■ List of tasks ■
#1 Answer these questions from the forum thread below, one per line:
(a) How many rides over 70 miles has NJBiker72 done so far this year?
(b) How much did blitespeed pay when registering a day after last year's event?
(c) How many finishers were there, according to blitespeed's last post?
#2 Gather every line of the listing below that contains the string "kern".

■ Supplied passage ■
== == ==
# GFNY May 19, 2013 Are you happy with your training / preparedness?



## blitespeed (Mar 2, 2013)

So, are you happy with your training / preparedness?

I go back and forth, as not too many long rides this year, but have had some quality intense rides and a couple of 3000 mi years preceding. Did GFNY (and others ) in the two previous years.


----------



## artie159 (Dec 31, 2010)

I am happy so far, I am in much better shape than I was last year. My training is coming along and I feel pretty good.

Looking forward to this.


----------



## NJBiker72 (Jul 9, 2011)

Fairly. I have done three rides over 70 miles so far this year, including one GFNY training ride. One more big one this weekend I think.


----------



## Montyaloofah (Mar 14, 2012)

Good luck to you. I did the GFNJ past 2 years. Save yourselves for the climbs. Buddy up with people. Enjoy the scenery.


----------



## NJBiker72 (Jul 9, 2011)

Montyaloofah said:


> Good luck to you. I did the GFNJ past 2 years. Save yourselves for the climbs. Buddy up with people. Enjoy the scenery.


Thanks. Looking forward to it.


----------



## rkdvsm (Jul 15, 2006)

How much does it cost to race in Gran Fondo? Their website says $400+.


----------



## NJBiker72 (Jul 9, 2011)

rkdvsm said:


> How much does it cost to race in Gran Fondo? Their website says $400+.


I did it awhile ago and think around 275 for an early registration. Does come with an unwanted jersey but hey its a souvenir.


----------



## blitespeed (Mar 2, 2013)

I paid $200 registering a day after last years's event, which is still a lot, though not as much as the more recent prices.
GFNJ is a great event, I've done it the last two years, and it is well run, just as challenging and MUCH easier logistically for the riders.
The Hotel I stayed in is less than a 1/4 mile from the start, which is also the finish ( a plus compared to NY), close to many good restaurants a Walgreens , a Dunkin Donuts, starbucks etc.
GFNJ is a great event.


----------



## NJBiker72 (Jul 9, 2011)

Going through the magazine and am really getting psyched about this. Not "racing" it but seems like a great event.


----------



## blitespeed (Mar 2, 2013)

...did some indoor training with intervals ( an hour and a half )
Sat. night and a quick (intense hour w 1100 feet of climbing) short ride this afternoon.
I'm hoping intensity will do it for me this year, rather than a greater volume of training.


----------



## blitespeed (Mar 2, 2013)

So I finished the event, not too much worse for the wear, except for being wet (rained all day, driving rain at times, Bear Mt descent especially), and a good amount of knee pain ( never really had any knee issues before). I wonder if the lack of long rides in training is the cause of said pain, or could it be a new fit done in the preceding 6 weeks or so. Or both?

Apparently there were only 2229 finishers, which sounds quite the low number, as there were supposed to be 7000 participants.
== == ==
■ Data in this exercise ■
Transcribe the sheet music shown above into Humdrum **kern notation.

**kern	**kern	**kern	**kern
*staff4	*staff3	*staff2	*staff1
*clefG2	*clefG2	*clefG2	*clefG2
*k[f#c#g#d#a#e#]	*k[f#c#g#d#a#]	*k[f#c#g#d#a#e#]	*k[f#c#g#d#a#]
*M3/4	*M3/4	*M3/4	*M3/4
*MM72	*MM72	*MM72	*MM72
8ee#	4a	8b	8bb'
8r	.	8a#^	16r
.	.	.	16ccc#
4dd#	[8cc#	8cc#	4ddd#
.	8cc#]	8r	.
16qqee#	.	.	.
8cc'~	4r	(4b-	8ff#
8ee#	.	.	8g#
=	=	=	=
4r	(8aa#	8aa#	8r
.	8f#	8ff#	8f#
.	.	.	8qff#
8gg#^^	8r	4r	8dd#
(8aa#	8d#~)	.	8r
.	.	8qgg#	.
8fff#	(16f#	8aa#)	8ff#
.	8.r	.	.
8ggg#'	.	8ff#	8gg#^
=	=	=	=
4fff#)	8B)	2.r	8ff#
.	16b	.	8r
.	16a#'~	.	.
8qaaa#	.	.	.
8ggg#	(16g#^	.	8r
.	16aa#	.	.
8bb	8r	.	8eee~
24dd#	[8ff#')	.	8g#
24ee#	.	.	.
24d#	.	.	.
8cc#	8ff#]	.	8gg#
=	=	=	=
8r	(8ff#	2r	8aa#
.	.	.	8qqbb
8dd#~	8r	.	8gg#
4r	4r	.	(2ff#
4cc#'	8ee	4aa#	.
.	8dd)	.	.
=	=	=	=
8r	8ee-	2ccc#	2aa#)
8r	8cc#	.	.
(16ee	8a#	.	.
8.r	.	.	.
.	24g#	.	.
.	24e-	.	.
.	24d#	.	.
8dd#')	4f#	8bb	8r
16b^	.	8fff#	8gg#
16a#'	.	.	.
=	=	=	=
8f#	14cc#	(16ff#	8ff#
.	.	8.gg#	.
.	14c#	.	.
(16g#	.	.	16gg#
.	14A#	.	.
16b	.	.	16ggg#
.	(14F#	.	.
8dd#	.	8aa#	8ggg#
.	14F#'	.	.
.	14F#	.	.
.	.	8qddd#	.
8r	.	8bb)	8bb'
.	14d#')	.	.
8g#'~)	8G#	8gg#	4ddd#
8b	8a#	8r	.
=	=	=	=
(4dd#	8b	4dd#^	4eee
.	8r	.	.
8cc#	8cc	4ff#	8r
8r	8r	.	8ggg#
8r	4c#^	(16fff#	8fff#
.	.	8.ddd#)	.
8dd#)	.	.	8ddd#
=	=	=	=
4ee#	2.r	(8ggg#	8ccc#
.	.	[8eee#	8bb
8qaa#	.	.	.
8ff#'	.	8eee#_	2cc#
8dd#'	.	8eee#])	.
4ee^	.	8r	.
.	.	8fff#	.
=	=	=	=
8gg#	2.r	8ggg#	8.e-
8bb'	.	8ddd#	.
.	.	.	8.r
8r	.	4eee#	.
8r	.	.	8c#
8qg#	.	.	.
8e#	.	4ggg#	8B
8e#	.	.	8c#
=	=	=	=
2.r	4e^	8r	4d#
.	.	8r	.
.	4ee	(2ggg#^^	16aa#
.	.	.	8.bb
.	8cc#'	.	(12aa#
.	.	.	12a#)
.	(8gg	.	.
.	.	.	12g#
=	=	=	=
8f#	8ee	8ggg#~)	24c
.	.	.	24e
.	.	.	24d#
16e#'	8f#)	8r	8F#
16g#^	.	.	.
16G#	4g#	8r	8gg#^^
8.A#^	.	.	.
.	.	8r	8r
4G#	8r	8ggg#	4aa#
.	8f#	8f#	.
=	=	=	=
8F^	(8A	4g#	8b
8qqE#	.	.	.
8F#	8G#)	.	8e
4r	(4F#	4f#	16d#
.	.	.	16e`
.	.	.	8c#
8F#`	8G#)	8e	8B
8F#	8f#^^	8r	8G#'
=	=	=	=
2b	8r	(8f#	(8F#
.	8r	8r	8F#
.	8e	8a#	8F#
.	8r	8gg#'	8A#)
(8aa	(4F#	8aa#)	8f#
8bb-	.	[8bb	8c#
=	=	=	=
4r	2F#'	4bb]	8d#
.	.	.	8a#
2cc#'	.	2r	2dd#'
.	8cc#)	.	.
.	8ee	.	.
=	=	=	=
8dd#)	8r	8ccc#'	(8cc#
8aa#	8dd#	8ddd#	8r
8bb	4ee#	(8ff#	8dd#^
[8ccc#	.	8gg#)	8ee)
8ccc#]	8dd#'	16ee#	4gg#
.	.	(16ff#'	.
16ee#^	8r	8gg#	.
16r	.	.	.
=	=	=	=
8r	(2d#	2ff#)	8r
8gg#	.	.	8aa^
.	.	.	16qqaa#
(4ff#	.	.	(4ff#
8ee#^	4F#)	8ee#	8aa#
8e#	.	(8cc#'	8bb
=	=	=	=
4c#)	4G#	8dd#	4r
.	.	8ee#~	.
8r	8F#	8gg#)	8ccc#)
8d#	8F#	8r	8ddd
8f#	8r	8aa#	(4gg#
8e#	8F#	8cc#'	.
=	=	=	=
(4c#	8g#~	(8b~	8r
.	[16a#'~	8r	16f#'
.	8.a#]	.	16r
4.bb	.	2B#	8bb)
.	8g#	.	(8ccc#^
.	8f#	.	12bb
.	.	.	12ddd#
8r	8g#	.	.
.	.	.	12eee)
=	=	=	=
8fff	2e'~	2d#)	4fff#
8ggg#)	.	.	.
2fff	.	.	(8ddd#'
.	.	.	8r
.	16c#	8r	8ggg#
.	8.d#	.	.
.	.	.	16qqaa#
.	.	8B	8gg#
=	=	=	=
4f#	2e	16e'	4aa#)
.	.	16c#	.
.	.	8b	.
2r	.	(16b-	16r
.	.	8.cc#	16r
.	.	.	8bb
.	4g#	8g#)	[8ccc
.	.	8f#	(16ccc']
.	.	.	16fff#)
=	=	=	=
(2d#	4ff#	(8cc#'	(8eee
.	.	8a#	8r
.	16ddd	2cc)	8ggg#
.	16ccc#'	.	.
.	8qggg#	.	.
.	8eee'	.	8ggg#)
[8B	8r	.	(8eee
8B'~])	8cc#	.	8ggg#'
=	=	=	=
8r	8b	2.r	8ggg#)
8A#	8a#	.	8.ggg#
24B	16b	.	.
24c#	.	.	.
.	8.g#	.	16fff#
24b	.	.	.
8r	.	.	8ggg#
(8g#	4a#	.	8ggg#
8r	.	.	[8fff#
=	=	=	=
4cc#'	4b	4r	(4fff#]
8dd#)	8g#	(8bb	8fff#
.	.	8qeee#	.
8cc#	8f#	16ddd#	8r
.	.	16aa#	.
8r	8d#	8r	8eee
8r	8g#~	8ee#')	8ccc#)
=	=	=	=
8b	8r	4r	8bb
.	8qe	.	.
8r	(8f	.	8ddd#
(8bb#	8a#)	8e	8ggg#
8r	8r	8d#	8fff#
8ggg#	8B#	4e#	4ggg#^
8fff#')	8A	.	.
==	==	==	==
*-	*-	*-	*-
== == ==
■ Solutions to the tasks ■
#1
(a) Three.
(b) $200.
(c) 2229.

#2
Transcribe the sheet music shown above into Humdrum **kern notation.
**kern	**kern	**kern	**kern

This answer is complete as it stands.